**YOUR OBJECTIVE**. Write out all of the records precisely. Skip anything that is a picture.
(DATA FOR THIS TASK begins)
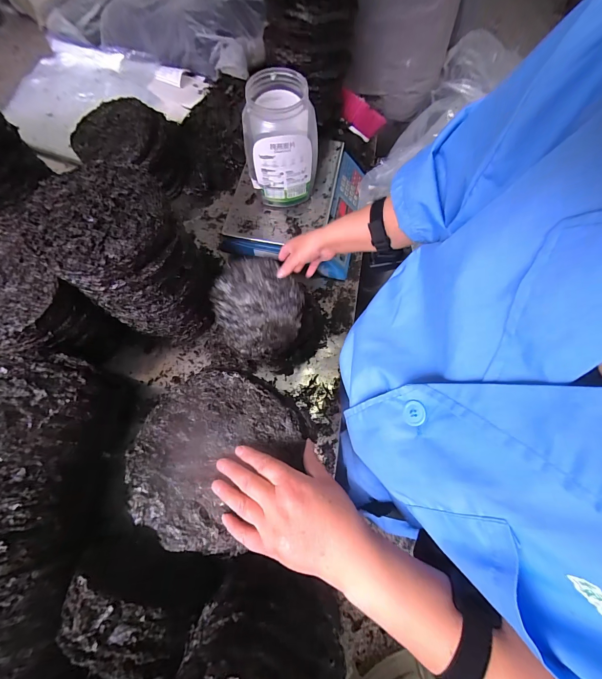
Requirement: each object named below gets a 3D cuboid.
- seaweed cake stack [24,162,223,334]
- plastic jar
[{"bbox_3d":[-0.299,-0.140,0.567,0.205,0.273,0.197,38,75,12],"label":"seaweed cake stack"},{"bbox_3d":[-0.040,-0.391,0.611,0.143,0.213,0.119,-11,72,-4],"label":"plastic jar"}]

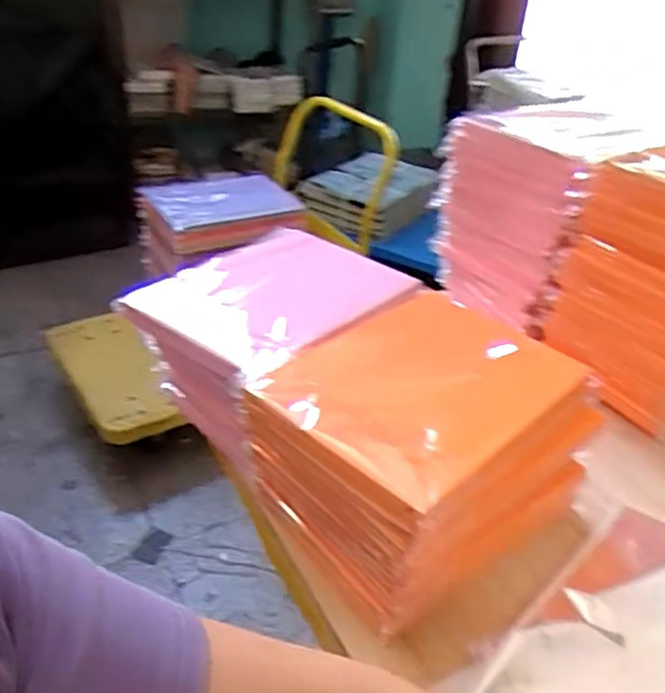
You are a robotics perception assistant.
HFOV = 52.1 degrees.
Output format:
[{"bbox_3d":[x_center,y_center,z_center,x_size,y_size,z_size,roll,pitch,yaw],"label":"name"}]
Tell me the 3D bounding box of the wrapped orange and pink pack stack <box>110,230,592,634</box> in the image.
[{"bbox_3d":[0.015,0.056,0.758,0.295,0.190,0.440,-25,44,-37],"label":"wrapped orange and pink pack stack"}]

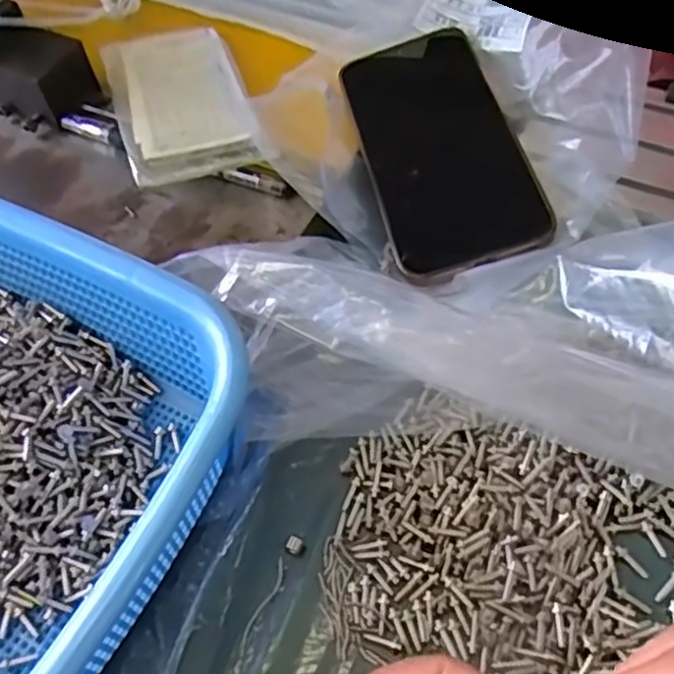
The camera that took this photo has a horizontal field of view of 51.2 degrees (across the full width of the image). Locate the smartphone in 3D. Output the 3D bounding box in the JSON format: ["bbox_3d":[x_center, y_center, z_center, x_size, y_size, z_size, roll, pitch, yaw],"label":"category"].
[{"bbox_3d":[0.053,-0.101,0.373,0.076,0.011,0.166,-16,59,4],"label":"smartphone"}]

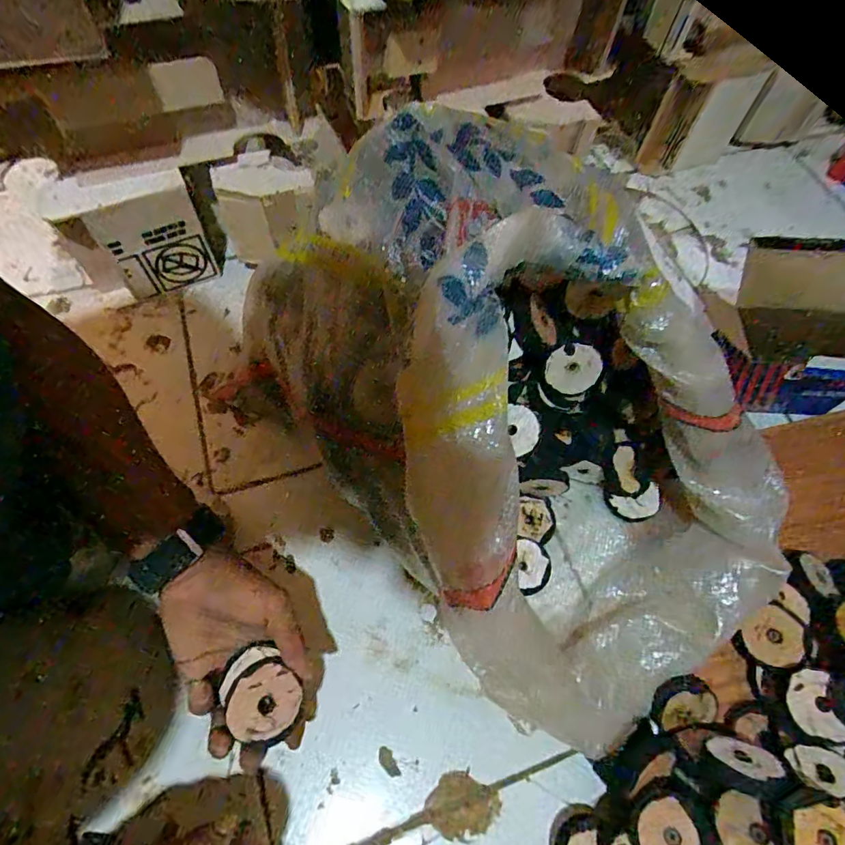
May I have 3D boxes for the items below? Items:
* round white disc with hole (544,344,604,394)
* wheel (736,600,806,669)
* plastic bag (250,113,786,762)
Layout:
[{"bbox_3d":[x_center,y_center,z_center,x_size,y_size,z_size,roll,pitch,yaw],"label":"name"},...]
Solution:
[{"bbox_3d":[0.131,-0.045,0.441,0.045,0.044,0.010,-11,34,19],"label":"round white disc with hole"},{"bbox_3d":[0.284,0.174,0.410,0.049,0.005,0.042,-43,58,4],"label":"wheel"},{"bbox_3d":[0.088,0.004,0.402,0.271,0.255,0.421,-33,68,-19],"label":"plastic bag"}]

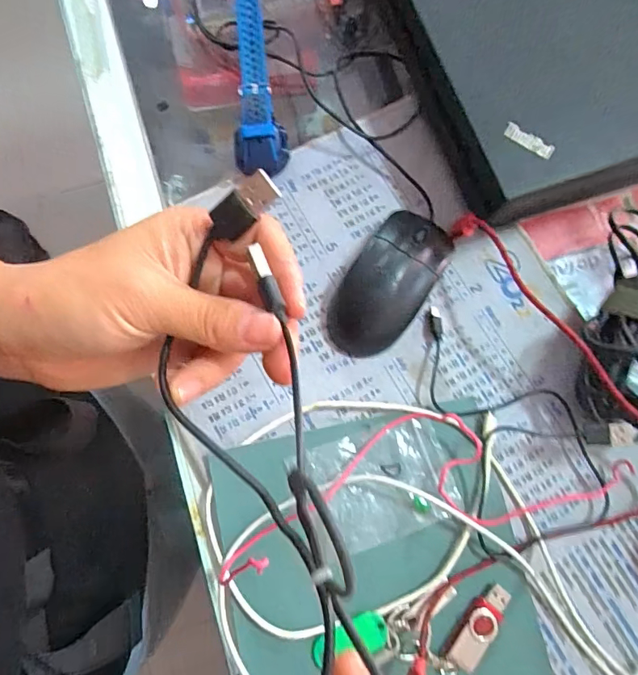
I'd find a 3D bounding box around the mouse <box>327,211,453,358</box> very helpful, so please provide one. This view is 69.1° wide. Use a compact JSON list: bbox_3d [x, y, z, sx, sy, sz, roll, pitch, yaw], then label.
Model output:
[{"bbox_3d":[0.049,-0.038,0.328,0.053,0.030,0.110,32,79,6],"label":"mouse"}]

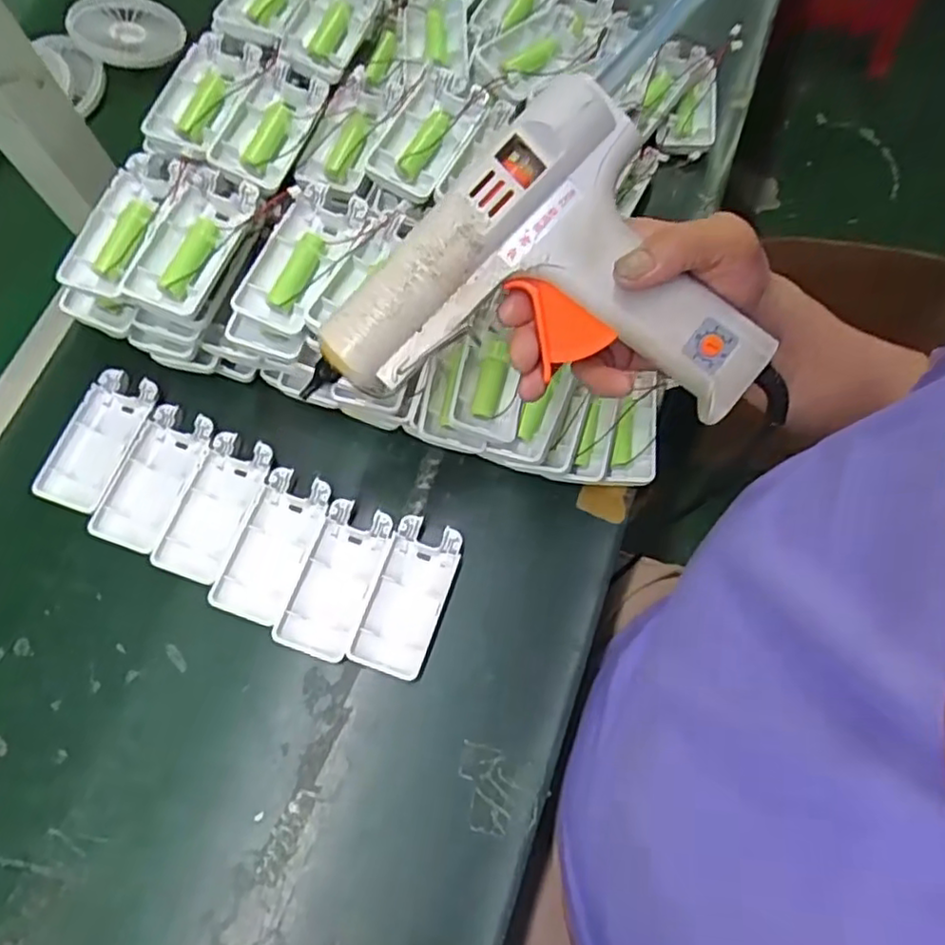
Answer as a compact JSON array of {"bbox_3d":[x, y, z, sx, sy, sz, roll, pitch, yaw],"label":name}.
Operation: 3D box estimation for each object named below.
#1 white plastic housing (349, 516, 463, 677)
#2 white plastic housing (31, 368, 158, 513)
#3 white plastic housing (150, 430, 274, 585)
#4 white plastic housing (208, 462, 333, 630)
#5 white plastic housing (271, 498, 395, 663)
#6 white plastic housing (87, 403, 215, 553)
[{"bbox_3d":[-0.038,0.075,0.406,0.044,0.009,0.091,19,72,5],"label":"white plastic housing"},{"bbox_3d":[-0.241,-0.020,0.436,0.043,0.018,0.092,20,72,6],"label":"white plastic housing"},{"bbox_3d":[-0.160,0.021,0.419,0.044,0.012,0.092,20,72,5],"label":"white plastic housing"},{"bbox_3d":[-0.122,0.044,0.413,0.042,0.012,0.091,20,72,5],"label":"white plastic housing"},{"bbox_3d":[-0.083,0.065,0.408,0.044,0.012,0.091,18,71,5],"label":"white plastic housing"},{"bbox_3d":[-0.200,0.003,0.424,0.044,0.009,0.091,18,72,5],"label":"white plastic housing"}]

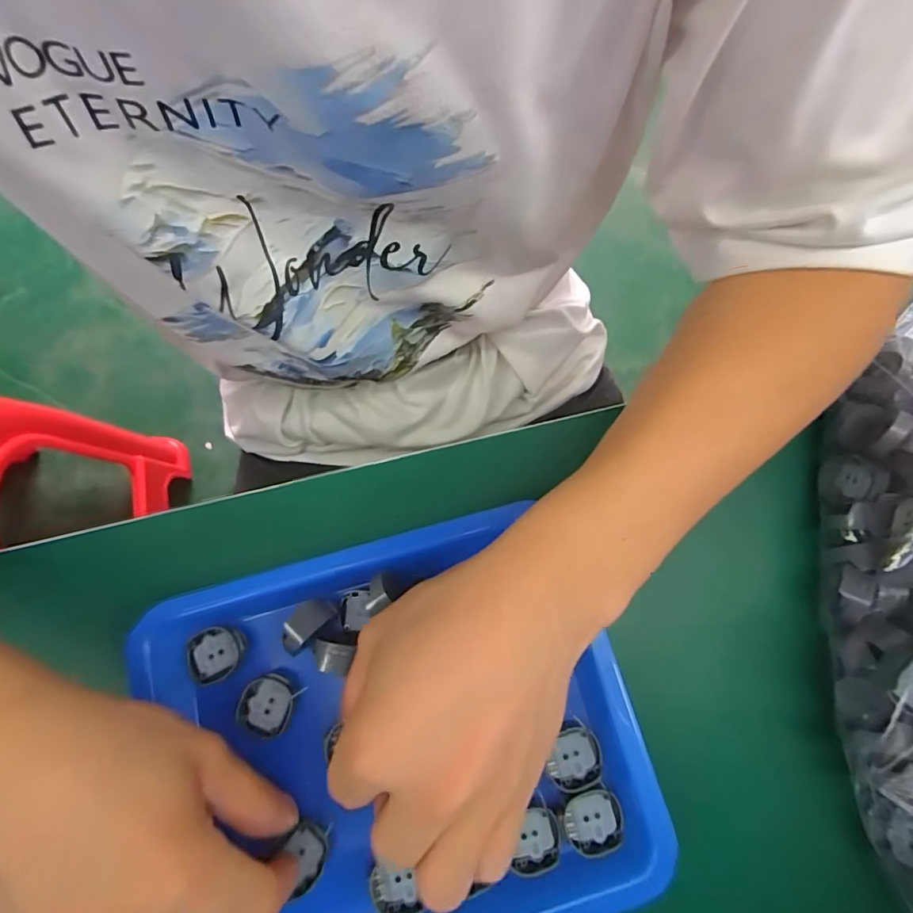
(DATA FOR THIS TASK ends)
**YOUR RESPONSE**.
Requirement: each object named below gets a 3D cuboid.
- seaweed cake stack [24,162,223,334]
- plastic jar
[{"bbox_3d":[-0.299,-0.140,0.567,0.205,0.273,0.197,38,75,12],"label":"seaweed cake stack"},{"bbox_3d":[-0.040,-0.391,0.611,0.143,0.213,0.119,-11,72,-4],"label":"plastic jar"}]

You are a robotics perception assistant.
HFOV = 52.1 degrees.
Output format:
[{"bbox_3d":[x_center,y_center,z_center,x_size,y_size,z_size,roll,pitch,yaw],"label":"name"}]
Tell me the 3D bounding box of the wrapped orange and pink pack stack <box>110,230,592,634</box> in the image.
[{"bbox_3d":[0.015,0.056,0.758,0.295,0.190,0.440,-25,44,-37],"label":"wrapped orange and pink pack stack"}]

The camera that took this photo has a horizontal field of view of 51.2 degrees (across the full width of the image). Locate the smartphone in 3D. Output the 3D bounding box in the JSON format: ["bbox_3d":[x_center, y_center, z_center, x_size, y_size, z_size, roll, pitch, yaw],"label":"category"].
[{"bbox_3d":[0.053,-0.101,0.373,0.076,0.011,0.166,-16,59,4],"label":"smartphone"}]

May I have 3D boxes for the items below? Items:
* round white disc with hole (544,344,604,394)
* wheel (736,600,806,669)
* plastic bag (250,113,786,762)
Layout:
[{"bbox_3d":[x_center,y_center,z_center,x_size,y_size,z_size,roll,pitch,yaw],"label":"name"},...]
Solution:
[{"bbox_3d":[0.131,-0.045,0.441,0.045,0.044,0.010,-11,34,19],"label":"round white disc with hole"},{"bbox_3d":[0.284,0.174,0.410,0.049,0.005,0.042,-43,58,4],"label":"wheel"},{"bbox_3d":[0.088,0.004,0.402,0.271,0.255,0.421,-33,68,-19],"label":"plastic bag"}]

I'd find a 3D bounding box around the mouse <box>327,211,453,358</box> very helpful, so please provide one. This view is 69.1° wide. Use a compact JSON list: bbox_3d [x, y, z, sx, sy, sz, roll, pitch, yaw], then label.
Model output:
[{"bbox_3d":[0.049,-0.038,0.328,0.053,0.030,0.110,32,79,6],"label":"mouse"}]

Answer as a compact JSON array of {"bbox_3d":[x, y, z, sx, sy, sz, roll, pitch, yaw],"label":name}.
Operation: 3D box estimation for each object named below.
#1 white plastic housing (349, 516, 463, 677)
#2 white plastic housing (31, 368, 158, 513)
#3 white plastic housing (150, 430, 274, 585)
#4 white plastic housing (208, 462, 333, 630)
#5 white plastic housing (271, 498, 395, 663)
#6 white plastic housing (87, 403, 215, 553)
[{"bbox_3d":[-0.038,0.075,0.406,0.044,0.009,0.091,19,72,5],"label":"white plastic housing"},{"bbox_3d":[-0.241,-0.020,0.436,0.043,0.018,0.092,20,72,6],"label":"white plastic housing"},{"bbox_3d":[-0.160,0.021,0.419,0.044,0.012,0.092,20,72,5],"label":"white plastic housing"},{"bbox_3d":[-0.122,0.044,0.413,0.042,0.012,0.091,20,72,5],"label":"white plastic housing"},{"bbox_3d":[-0.083,0.065,0.408,0.044,0.012,0.091,18,71,5],"label":"white plastic housing"},{"bbox_3d":[-0.200,0.003,0.424,0.044,0.009,0.091,18,72,5],"label":"white plastic housing"}]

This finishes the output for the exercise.